In the ruins of homes, many lay dead, frozen in their last moments before the earth convulsed: a couple struck down as they slept; lifeless young girls covered in dust; women with clothing ripped to shreds and charred bodies in cars. Some corpses released from the ruins were laid out on the roads, many covered in sheets, in a tragic display that reduced passers-by to tears.
PHOTO: AP/MONTREAL LA PRESSE.
“Help me! My husband is still trapped in here. Please help me, I know he’s alive,” one woman sobbed.
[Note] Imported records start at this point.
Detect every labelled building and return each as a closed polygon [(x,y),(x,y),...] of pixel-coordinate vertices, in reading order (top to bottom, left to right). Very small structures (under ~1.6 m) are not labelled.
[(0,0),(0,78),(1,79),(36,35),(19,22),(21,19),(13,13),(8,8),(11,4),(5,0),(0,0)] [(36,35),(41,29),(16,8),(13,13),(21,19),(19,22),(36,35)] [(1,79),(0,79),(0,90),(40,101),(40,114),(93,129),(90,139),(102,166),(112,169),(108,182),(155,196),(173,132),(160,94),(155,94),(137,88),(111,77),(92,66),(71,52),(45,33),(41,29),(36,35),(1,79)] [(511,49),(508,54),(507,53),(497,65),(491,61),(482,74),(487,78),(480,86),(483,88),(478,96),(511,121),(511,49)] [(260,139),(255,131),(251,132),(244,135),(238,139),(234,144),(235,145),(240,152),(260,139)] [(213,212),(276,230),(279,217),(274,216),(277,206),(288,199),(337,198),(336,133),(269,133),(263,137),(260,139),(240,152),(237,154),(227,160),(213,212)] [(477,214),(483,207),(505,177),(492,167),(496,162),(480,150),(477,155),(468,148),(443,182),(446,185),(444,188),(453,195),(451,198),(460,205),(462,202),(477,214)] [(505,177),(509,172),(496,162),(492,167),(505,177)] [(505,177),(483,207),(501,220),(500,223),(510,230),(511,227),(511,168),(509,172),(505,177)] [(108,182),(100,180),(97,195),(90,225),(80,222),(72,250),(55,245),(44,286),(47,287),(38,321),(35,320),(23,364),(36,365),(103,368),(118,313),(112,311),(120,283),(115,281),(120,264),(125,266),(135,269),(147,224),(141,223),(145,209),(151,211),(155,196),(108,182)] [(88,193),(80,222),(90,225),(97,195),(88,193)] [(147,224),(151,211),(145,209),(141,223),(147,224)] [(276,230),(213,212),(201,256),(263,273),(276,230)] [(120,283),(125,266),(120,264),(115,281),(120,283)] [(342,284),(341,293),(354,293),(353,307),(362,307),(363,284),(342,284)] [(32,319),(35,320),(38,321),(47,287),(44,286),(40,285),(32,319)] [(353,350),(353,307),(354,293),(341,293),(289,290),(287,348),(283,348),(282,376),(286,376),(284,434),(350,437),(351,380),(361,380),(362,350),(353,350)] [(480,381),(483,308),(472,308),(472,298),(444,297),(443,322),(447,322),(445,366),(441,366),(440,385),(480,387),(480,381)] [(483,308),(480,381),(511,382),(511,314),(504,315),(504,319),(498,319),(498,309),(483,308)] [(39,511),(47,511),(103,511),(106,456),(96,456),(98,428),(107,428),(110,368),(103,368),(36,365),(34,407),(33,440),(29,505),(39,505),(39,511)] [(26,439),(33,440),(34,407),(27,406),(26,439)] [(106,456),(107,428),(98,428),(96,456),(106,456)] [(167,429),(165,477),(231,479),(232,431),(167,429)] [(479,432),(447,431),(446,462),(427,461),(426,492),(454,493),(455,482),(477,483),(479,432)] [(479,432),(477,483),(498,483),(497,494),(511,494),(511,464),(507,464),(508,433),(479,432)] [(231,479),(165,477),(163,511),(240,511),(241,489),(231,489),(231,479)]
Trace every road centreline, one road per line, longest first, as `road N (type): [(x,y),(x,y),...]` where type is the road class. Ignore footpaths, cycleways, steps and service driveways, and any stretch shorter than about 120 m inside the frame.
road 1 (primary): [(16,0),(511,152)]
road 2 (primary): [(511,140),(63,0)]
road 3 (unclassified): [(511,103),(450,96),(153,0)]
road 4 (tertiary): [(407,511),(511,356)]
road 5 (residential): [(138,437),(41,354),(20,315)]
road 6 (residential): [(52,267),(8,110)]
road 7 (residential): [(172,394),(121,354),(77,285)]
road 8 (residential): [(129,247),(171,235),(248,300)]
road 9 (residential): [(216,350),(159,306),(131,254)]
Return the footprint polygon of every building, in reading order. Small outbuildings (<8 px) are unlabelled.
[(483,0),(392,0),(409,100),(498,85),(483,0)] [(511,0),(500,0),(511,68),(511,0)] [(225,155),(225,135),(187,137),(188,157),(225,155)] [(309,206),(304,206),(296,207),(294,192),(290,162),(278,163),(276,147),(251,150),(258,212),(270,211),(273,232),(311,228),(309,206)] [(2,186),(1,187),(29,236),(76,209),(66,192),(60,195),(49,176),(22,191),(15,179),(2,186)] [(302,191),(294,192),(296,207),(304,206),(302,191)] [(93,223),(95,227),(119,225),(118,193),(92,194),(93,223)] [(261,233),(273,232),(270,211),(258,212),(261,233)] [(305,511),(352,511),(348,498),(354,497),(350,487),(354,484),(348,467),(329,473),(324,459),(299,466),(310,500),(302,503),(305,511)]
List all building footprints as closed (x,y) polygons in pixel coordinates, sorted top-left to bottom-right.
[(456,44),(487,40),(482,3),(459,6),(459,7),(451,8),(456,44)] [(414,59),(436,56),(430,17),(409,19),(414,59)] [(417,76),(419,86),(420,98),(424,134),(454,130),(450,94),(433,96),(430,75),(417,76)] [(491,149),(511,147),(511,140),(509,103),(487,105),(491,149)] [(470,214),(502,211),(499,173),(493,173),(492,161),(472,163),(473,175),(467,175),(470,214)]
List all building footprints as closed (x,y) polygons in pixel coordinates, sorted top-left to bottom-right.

In the dark of night, hundreds ran in panic out of a Port-au-Prince park toward higher ground after a rumor that a tsunami was racing toward the city. A preacher warned in Creole that the world was coming to an end.
In Saint Honore Street, a man was trapped by the wreckage of a car, standing up but unable to free his foot for the past 24 hours as his helpless friends and family looked on. He seemed to show signs of internal bleeding.
“He will die before we can get him out,” a sociology student named Wilson said softly.
Disoriented, dazed survivors wandered the streets, not knowing which way to turn, while others tried to help those still trapped.
There were no diggers, no ambulances, not a fire engine to be seen.
“We urgently need international assistance,” Haitian Prime Minister Jean-Max Bellerive said, telling CNN he believed the death toll could reach 100,000.
Hospitals, many of them collapsed or damaged, struggled to cope with a flow of wounded as power, water and medical supplies dwindled.
As the morgues began to overflow, there were fears that disease could break out in the sticky tropical climate if corpses were left to fester.
“We need help. The hospital is full, we are lacking in everything,” said one woman on a radio station, stressing wounded were lying next to the dead.
“All the morgues are full, the hospitals are overflowing, there is not enough medicine,” Haitian President Rene Preval said.
Rody Baptista slumped in a chair at the ruins of his home, refusing to seek shelter until he could release the bodies of two of his children from the rubble.
“What has this country done to deserve such misfortune?” the 80-year-old said.
Yards away women were singing and clapping, the tuneful sounds piercing the evening hush.